__INSTRUCTION 1__: In the records, rewrite the lines starting with the line with "ইয়াৰ পিছতেই আৰক্ষীয়ে" and going on through the line with "pic.twitter.com/HITuTk47Lb", putting "statue" in place of "sculpture" and leaving everything else as it is. Return only those lines.
STUDY TEXT section start
A deal to end Russia’s blockade of Ukrainian seaports and grain exports remains distant because Moscow is using talks to push its war aims and ambition to dominate the Black Sea, Kyiv’s top negotiator said.

Turkey and the UN are trying to broker an end to Russia’s naval blockade in the Black Sea, which has crippled Ukrainian commodity exports and triggered fears of global food shortages.

But Taras Kachka, Ukraine’s deputy minister for the economy and lead trade negotiator, said Russia’s efforts to conquer the country’s south were preventing a deal and rumours of a breakthrough were “more optimistic than reality”.

“If there are talks, we will participate. But that doesn’t mean we will agree to any option that is on the table,” Kachka said. “Any attempts to base a food security solution on the goodwill or grace of Russia will not work or be trusted.”

Kachka’s comments came days after G7 leaders implored Vladimir Putin to lift the Black Sea blockade ahead of Ukraine’s imminent summer harvest, with fears that the country’s grain storage capacity could be quickly exhausted unless space is cleared. Ukraine accounts for about 13 per cent of global grain exports.

Taras Kachka, Ukraine’s deputy minister for the economy, pictured in Geneva
Taras Kachka, Ukraine’s deputy minister for the economy: ‘If there are talks, we will participate. But that doesn’t mean we will agree to any option that is on the table’ © Fabrice Coffrini/Pool/AFP/Getty Images

Kachka said the blockade was part of Russia’s plan to dominate the Black Sea and exert power over global commodity markets, as it had done in Europe using its natural gas exports.

“Grain as a commodity is better than gas because the demand is not flexible. For gas, you can just switch to coal. Everyone needs bread,” he added.

Among Russia’s conditions to end the siege is that it be allowed to inspect vessels entering and exiting Ukrainian ports. Kachka likened the idea to piracy.

“What does it mean, that Russia has the right to inspect? Is it a right to veto [ships]? Or is it just some kind of additional payments to corrupt Russian military officers . . . like to Somali pirates?” he said.
STUDY TEXT section end
ENTRIES SUPPLIED section start
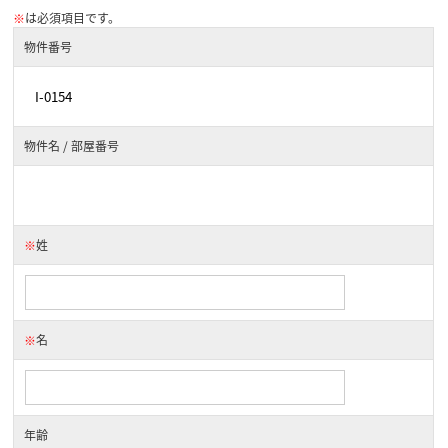
※
は必須項目です。
物件番号
物件名 / 部屋番号
※
姓
※
名
年齢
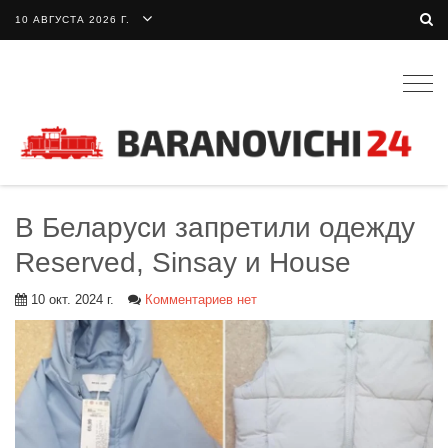
10 АВГУСТА 2026 Г.
Togg
navig
В Беларуси запретили одежду
Reserved, Sinsay и House
10 окт. 2024 г.
Комментариев нет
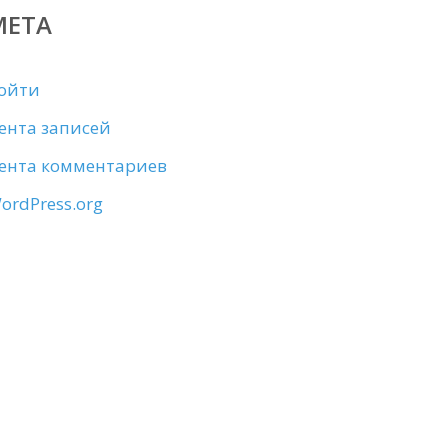
МЕТА
ойти
ента записей
ента комментариев
ordPress.org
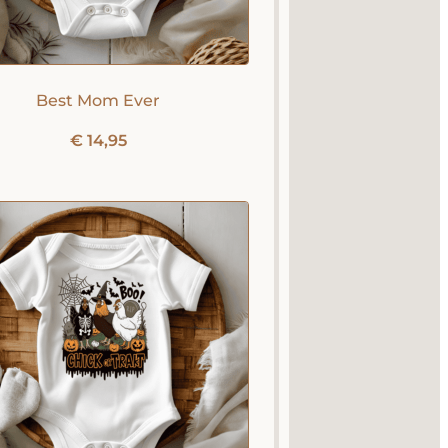
Best Mom Ever
€
14,95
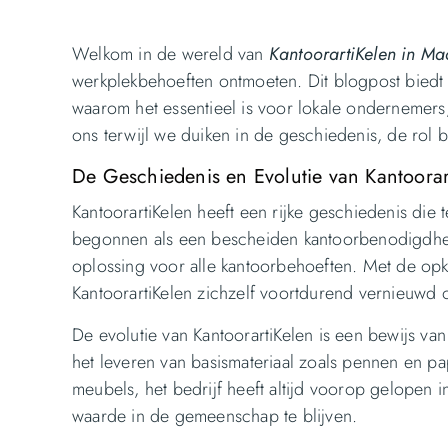
Welkom in de wereld van
KantoorartiKelen in Maa
werkplekbehoeften ontmoeten. Dit blogpost biedt e
waarom het essentieel is voor lokale ondernemers, 
ons terwijl we duiken in de geschiedenis, de ro
De Geschiedenis en Evolutie van Kantoorar
KantoorartiKelen heeft een rijke geschiedenis die
begonnen als een bescheiden kantoorbenodigdhede
oplossing voor alle kantoorbehoeften. Met de op
KantoorartiKelen zichzelf voortdurend vernieuwd
De evolutie van KantoorartiKelen is een bewijs va
het leveren van basismateriaal zoals pennen en 
meubels, het bedrijf heeft altijd voorop gelopen 
waarde in de gemeenschap te blijven.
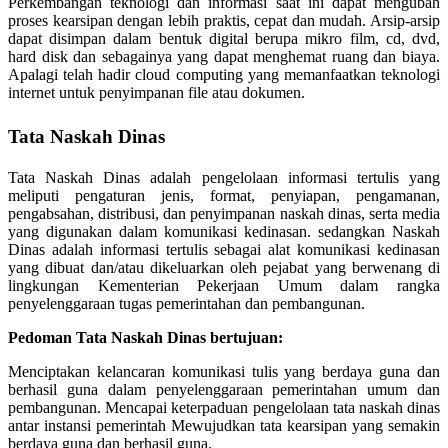
Perkembangan teknologi dan informasi saat ini dapat mengubah
proses kearsipan dengan lebih praktis, cepat dan mudah. Arsip-arsip
dapat disimpan dalam bentuk digital berupa mikro film, cd, dvd,
hard disk dan sebagainya yang dapat menghemat ruang dan biaya.
Apalagi telah hadir cloud computing yang memanfaatkan teknologi
internet untuk penyimpanan file atau dokumen.
Tata Naskah Dinas
Tata Naskah Dinas adalah pengelolaan informasi tertulis yang
meliputi pengaturan jenis, format, penyiapan, pengamanan,
pengabsahan, distribusi, dan penyimpanan naskah dinas, serta media
yang digunakan dalam komunikasi kedinasan. sedangkan Naskah
Dinas adalah informasi tertulis sebagai alat komunikasi kedinasan
yang dibuat dan/atau dikeluarkan oleh pejabat yang berwenang di
lingkungan Kementerian Pekerjaan Umum dalam rangka
penyelenggaraan tugas pemerintahan dan pembangunan.
Pedoman Tata Naskah Dinas bertujuan:
Menciptakan kelancaran komunikasi tulis yang berdaya guna dan
berhasil guna dalam penyelenggaraan pemerintahan umum dan
pembangunan. Mencapai keterpaduan pengelolaan tata naskah dinas
antar instansi pemerintah Mewujudkan tata kearsipan yang semakin
berdaya guna dan berhasil guna.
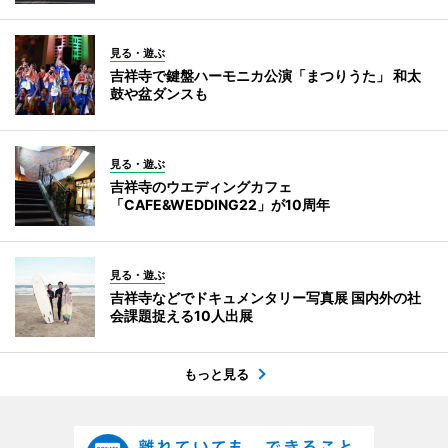
見る・遊ぶ
吉祥寺で鍵盤ハーモニカ公演「まつりうた」 和太
鼓や盆ダンスも
見る・遊ぶ
吉祥寺のウエディングカフェ
「CAFE&WEDDING22」が10周年
見る・遊ぶ
吉祥寺などでドキュメンタリー写真展 国内外の社
会課題捉える10人出展
もっと見る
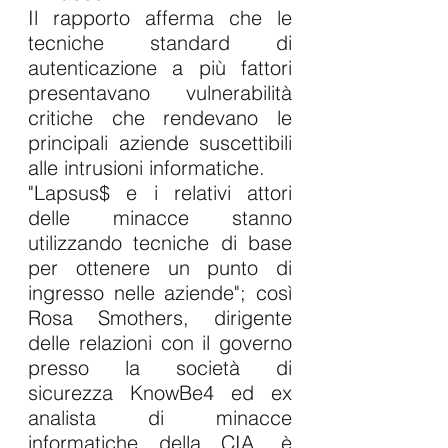
Il rapporto afferma che le 
tecniche standard di 
autenticazione a più fattori 
presentavano vulnerabilità 
critiche che rendevano le 
principali aziende suscettibili 
alle intrusioni informatiche. 
"Lapsus$ e i relativi attori 
delle minacce stanno 
utilizzando tecniche di base 
per ottenere un punto di 
ingresso nelle aziende"; così 
Rosa Smothers, dirigente 
delle relazioni con il governo 
presso la società di 
sicurezza KnowBe4 ed ex 
analista di minacce 
informatiche della CIA, è 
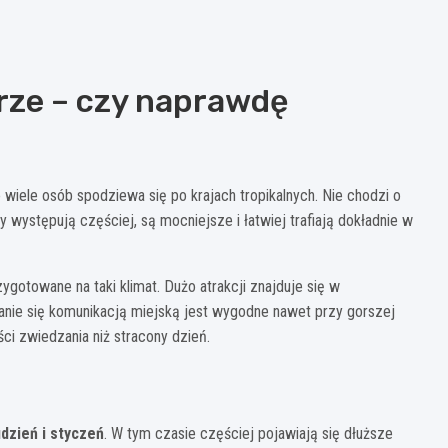
rze – czy naprawdę
wiele osób spodziewa się po krajach tropikalnych. Nie chodzi o
 występują częściej, są mocniejsze i łatwiej trafiają dokładnie w
ygotowane na taki klimat. Dużo atrakcji znajduje się w
nie się komunikacją miejską jest wygodne nawet przy gorszej
i zwiedzania niż stracony dzień.
udzień i styczeń
. W tym czasie częściej pojawiają się dłuższe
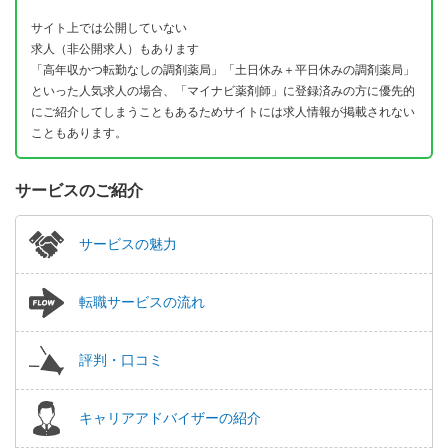
サイト上では公開していない
求人（非公開求人）もあります
「高年収かつ転勤なしの調剤薬局」「土日休み＋平日休みの調剤薬局」
といった人気求人の場合、「マイナビ薬剤師」に登録済みの方に優先的
にご紹介してしまうこともあるためサイトには求人情報が掲載されない
こともあります。
サービスのご紹介
サービスの魅力
転職サービスの流れ
評判・口コミ
キャリアアドバイザーの紹介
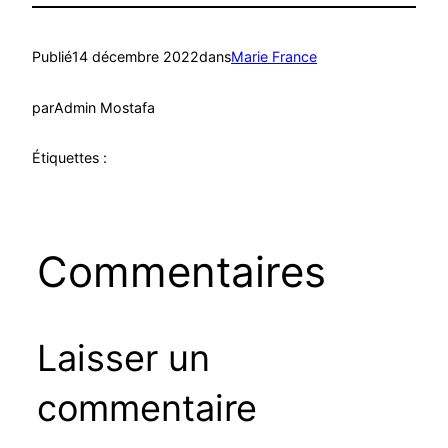
Publié
14 décembre 2022
dans
Marie France
par
Admin Mostafa
Étiquettes :
Commentaires
Laisser un
commentaire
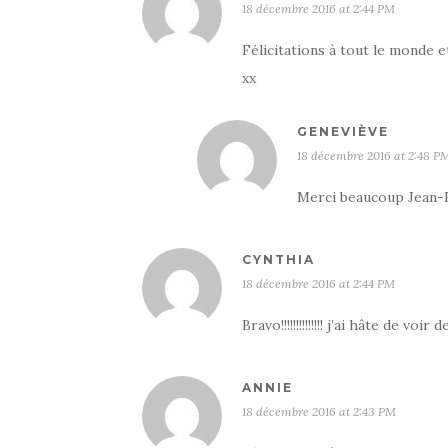
18 décembre 2016 at 2:44 PM
Félicitations à tout le monde et
xx
GENEVIÈVE
18 décembre 2016 at 2:48 P
Merci beaucoup Jean-F
CYNTHIA
18 décembre 2016 at 2:44 PM
Bravo!!!!!!!!!!!!!! j’ai hâte de voir
ANNIE
18 décembre 2016 at 2:43 PM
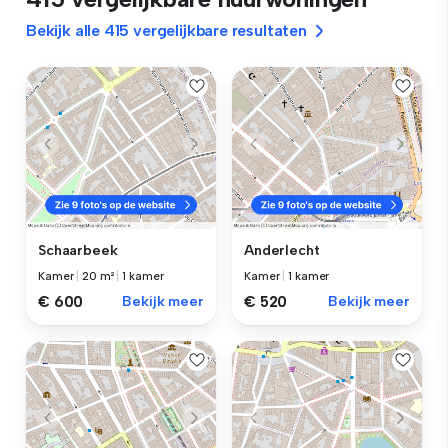
Bekijk alle 415 vergelijkbare resultaten
Schaarbeek
Anderlecht
Kamer
|
20 m²
|
1 kamer
Kamer
|
1 kamer
€ 600
Bekijk meer
€ 520
Bekijk meer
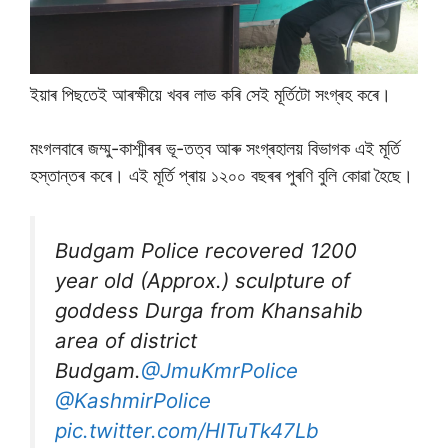
ইয়াৰ পিছতেই আৰক্ষীয়ে খবৰ লাভ কৰি সেই মূৰ্তিটো সংগ্ৰহ কৰে।
মংগলবাৰে জম্মু-কাশ্মীৰৰ ভূ-তত্ব আৰু সংগ্ৰহালয় বিভাগক এই মূৰ্তি
হস্তান্তৰ কৰে। এই মূৰ্তি প্ৰায় ১২০০ বছৰৰ পুৰণি বুলি কোৱা হৈছে।
Budgam Police recovered 1200
year old (Approx.) sculpture of
goddess Durga from Khansahib
area of district
Budgam.
@JmuKmrPolice
@KashmirPolice
pic.twitter.com/HITuTk47Lb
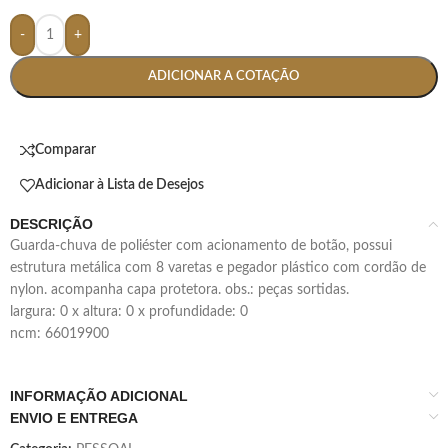
-
+
ADICIONAR A COTAÇÃO
Comparar
Adicionar à Lista de Desejos
DESCRIÇÃO
guarda-chuva de poliéster com acionamento de botão, possui
estrutura metálica com 8 varetas e pegador plástico com cordão de
nylon. acompanha capa protetora. obs.: peças sortidas.
largura: 0 x altura: 0 x profundidade: 0
ncm: 66019900
INFORMAÇÃO ADICIONAL
ENVIO E ENTREGA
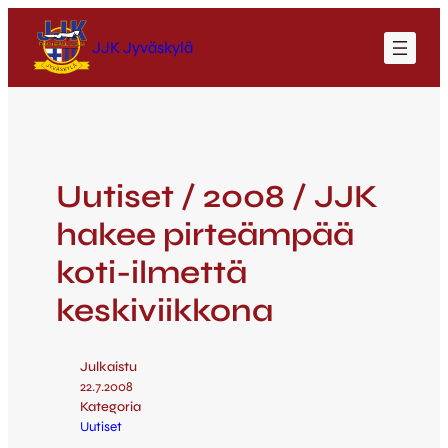
JJK Jyväskylä
Uutiset / 2008 / JJK
hakee pirteämpää
koti-ilmettä
keskiviikkona
Julkaistu
22.7.2008
Kategoria
Uutiset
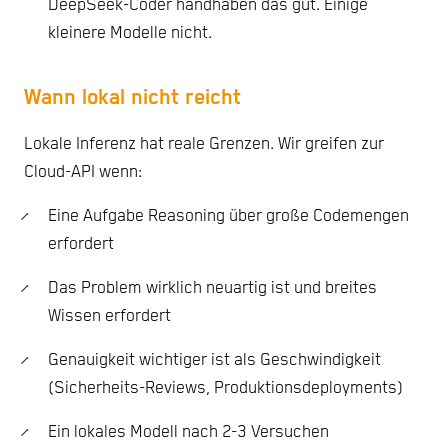
DeepSeek-Coder handhaben das gut. Einige
kleinere Modelle nicht.
Wann lokal nicht reicht
Lokale Inferenz hat reale Grenzen. Wir greifen zur
Cloud-API wenn:
Eine Aufgabe Reasoning über große Codemengen
erfordert
Das Problem wirklich neuartig ist und breites
Wissen erfordert
Genauigkeit wichtiger ist als Geschwindigkeit
(Sicherheits-Reviews, Produktionsdeployments)
Ein lokales Modell nach 2-3 Versuchen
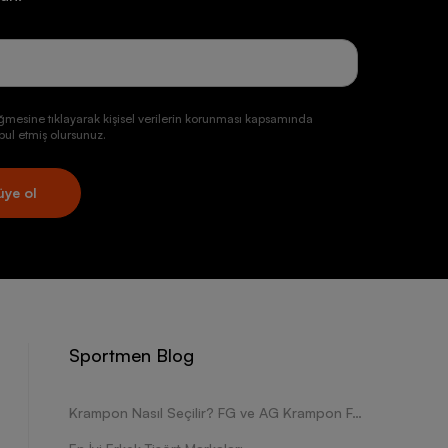
ğmesine tıklayarak kişisel verilerin korunması kapsamında
ul etmiş olursunuz.
üye ol
Sportmen Blog
Krampon Nasıl Seçilir? FG ve AG Krampon Farkları Nelerdir?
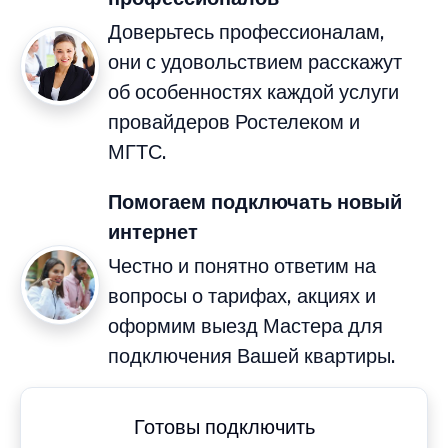
Доверьтесь профессионалам,
они с удовольствием расскажут
об особенностях каждой услуги
провайдеров Ростелеком и
МГТС.
Помогаем подключать новый
интернет
Честно и понятно ответим на
вопросы о тарифах, акциях и
оформим выезд Мастера для
подключения Вашей квартиры.
Готовы подключить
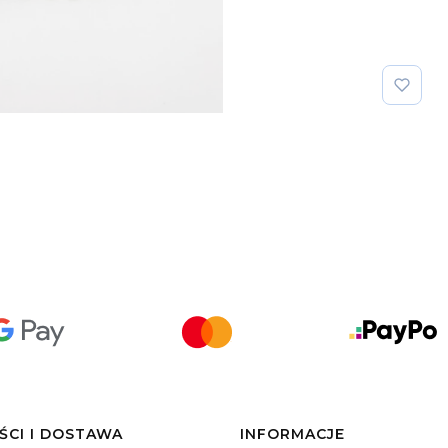
ŚCI I DOSTAWA
INFORMACJE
ENTRIES SUPPLIED section end
__INSTRUCTION 2__: Write the next part of the article on Russia's Black Sea blockade, picking up after its final paragraph.

__EXPECTED ANSWER 1__:
ইয়াৰ পিছতেই আৰক্ষীয়ে খবৰ লাভ কৰি সেই মূৰ্তিটো সংগ্ৰহ কৰে।
মংগলবাৰে জম্মু-কাশ্মীৰৰ ভূ-তত্ব আৰু সংগ্ৰহালয় বিভাগক এই মূৰ্তি
হস্তান্তৰ কৰে। এই মূৰ্তি প্ৰায় ১২০০ বছৰৰ পুৰণি বুলি কোৱা হৈছে।
Budgam Police recovered 1200
year old (Approx.) statue of
goddess Durga from Khansahib
area of district
Budgam.
@JmuKmrPolice
@KashmirPolice
pic.twitter.com/HITuTk47Lb

__EXPECTED ANSWER 2__:
Other “technical solutions”, including what he said was a Turkish proposal to co-ordinate shipments, did not deal with the underlying insecurity caused by the war, Kachka added.

Russian missiles struck Odesa, Ukraine’s biggest port, on Monday, part of a wave of aerial attacks across the country. Ukraine has also attacked Russian-occupied Black Sea natural gas platforms and Snake Island, which lie close to shipping lanes.

On Thursday, Russia said it was withdrawing its forces from Snake Island in a “gesture of goodwill” that could bring a deal to unblock the ports closer. Ukrainian officials claimed victory, saying Russian forces had been forced to surrender the island under heavy bombardment.

Russia has said that if Ukraine removes mines placed in its waters following the invasion it will allow vessels out of the ports. But Kachka said Ukraine could not disable its coastal defences as long as Russia remained in a position to invade again in the south.

“They are trying to use [the talks] as a way of legitimising their military presence there. This is impossible for us as well.”

Kachka said Ukraine would accept a third country’s naval presence to escort vessels, including “Her Majesty’s fleet or the US or Turkey”. But western countries are opposed to direct confrontation with Russia, despite their financial and weapons support for Ukraine.

Russian smugglers have already been exporting grain looted from Ukrainian territory in recent weeks.

Ukraine has stepped up some overland exports of goods and is sailing barges through a section of the Danube and on to Romania’s Black Sea port of Constanța. But shipment volumes are a fraction of prewar totals.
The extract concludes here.